We're almost halfway done with 2022. Well, on this particular day, we are in the book of Isaiah again, and this time in chapter 58 is a passage I want to focus on. And it's really kind of a challenging couple of verses that I want us to look at for a few minutes this morning.
Isaiah 58, verses 13 and 14. And this is what the Lord says to his people. He says, if you turn away your foot from the Sabbath, from doing your pleasure on my holy day, and call the Sabbath a delight, the holy day of the Lord, honorable, and shall honor him, not doing your own ways, nor finding your own pleasure, nor speaking your own words, then you shall delight yourself in the Lord.
And I will cause you to ride on the high hills of the earth and feed you with the heritage of Jacob, your father. The mouth of the Lord has spoken. Well, I know that there's, in the Christian circles, there's a lot of discussion and debate as to whether or not the Lord's day, Sunday, is a Christian Sabbath.
I happen to believe it is, and I'm not going to go to all the reasons for that and why and so forth, that argumentation. I don't have time in this brief time together. There is plenty of good works that you could read and study to come to that conclusion.
But where this challenges us is even in our New Testament setting aside Sunday as the Lord's day, let's ask ourselves the question, do I delight in it? Is this day, the day, the whole day, is this a delight?
Am I delighting in the Lord in this day? Or do I just kind of tip my hat toward him? Give him maybe an hour and a half to come to Sunday morning service, and that's about it. I get up in the morning leisurely and have a leisurely breakfast, and then get ourselves ready and rush to church, and then get done with that, and then we do what we want to do for the rest of the day.

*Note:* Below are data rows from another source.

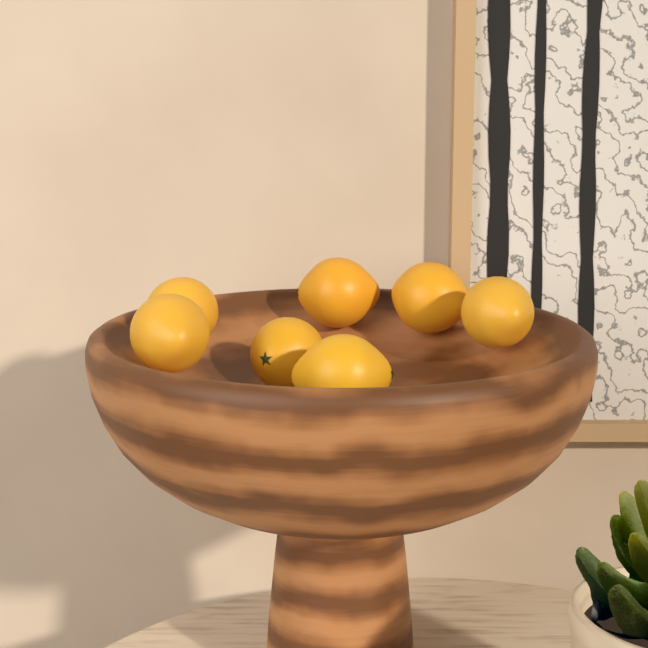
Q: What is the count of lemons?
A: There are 7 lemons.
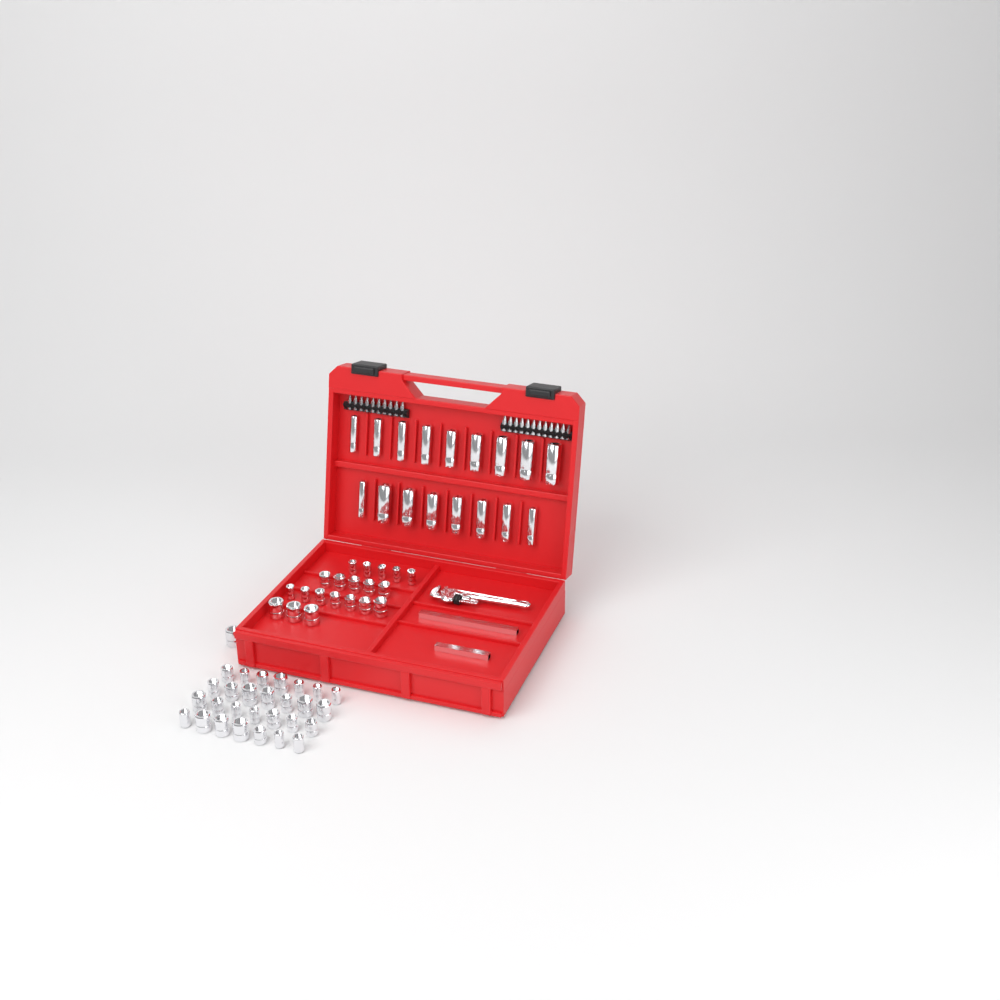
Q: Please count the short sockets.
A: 49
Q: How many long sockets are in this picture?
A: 17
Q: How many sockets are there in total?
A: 66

Watch ball games, do this, do that. I just basically spend the rest of the day doing it the way I want to, doing what I want to do in the day. Well, I certainly believe that the Sabbath is a day of rest.
It absolutely is. That's the whole idea of the Sabbath. It's a day to set, a day to cease, and that's what the word Sabbath means, to cease from doing all of the stuff that we have to do Monday through Saturday in the course of our everyday life.
All the work of our career responsibilities and our home responsibilities. Sabbath, cease, set that aside, and it's a day for rest and refreshment, but primarily for spiritual refreshment, and if we delight in that, if we delight in the spiritual refreshment that is available to us on the Lord's day, the Christian Sabbath, then what the Lord says is if you will delight in that, you'll end up delighting in the Lord.
If you turn away from all the things, the cares and the anxieties and the pleasures of everyday life, to turn your attention on the pleasures that are found in hearing from God, in worshiping God, in talking about God and so forth, then he says you'll find that you will delight in the Lord.
The Lord says, I will then cause you to ride on the high hills of the earth. I'll cause you to ride on the high hills of the earth. That's a figurative expression for saying, like we use the idea of living on a mountaintop.
We don't like the valleys, we like the mountaintop experiences, and the Lord is essentially saying, you'll enjoy some mountaintop experiences if you delight in the Lord, and to delight in the Lord, delight in the Sabbath, delight in the Lord's day.
So how do we handle that day? Is it the day where we engage in all kinds of idle banter? We engage in personal fun and recreation with no thought whatsoever of the Lord? Do we tip our hat to the Lord in worship and that's about it?
Do we really set the day aside? Do we really set the day aside? I think the Lord would have us to ask ourselves, I've given you a gift, the Lord says. The Sabbath is a gift. It was made for us. The Lord tells us that.
Am I really getting the full benefit of that gift, the full spiritual benefit of that gift, or am I selling myself short by not really delighting in the day? Something to think about, and to ponder. So our Father and our God today, we do thank you for the gift of the Sabbath.
This is a generous expression of your love and your care for mankind, and especially for your people. I pray that we would appreciate that gift and we would utilize it to the full. We pray in Jesus' name, amen.
All right, have a good rest of your Wednesday, and God bless you in it.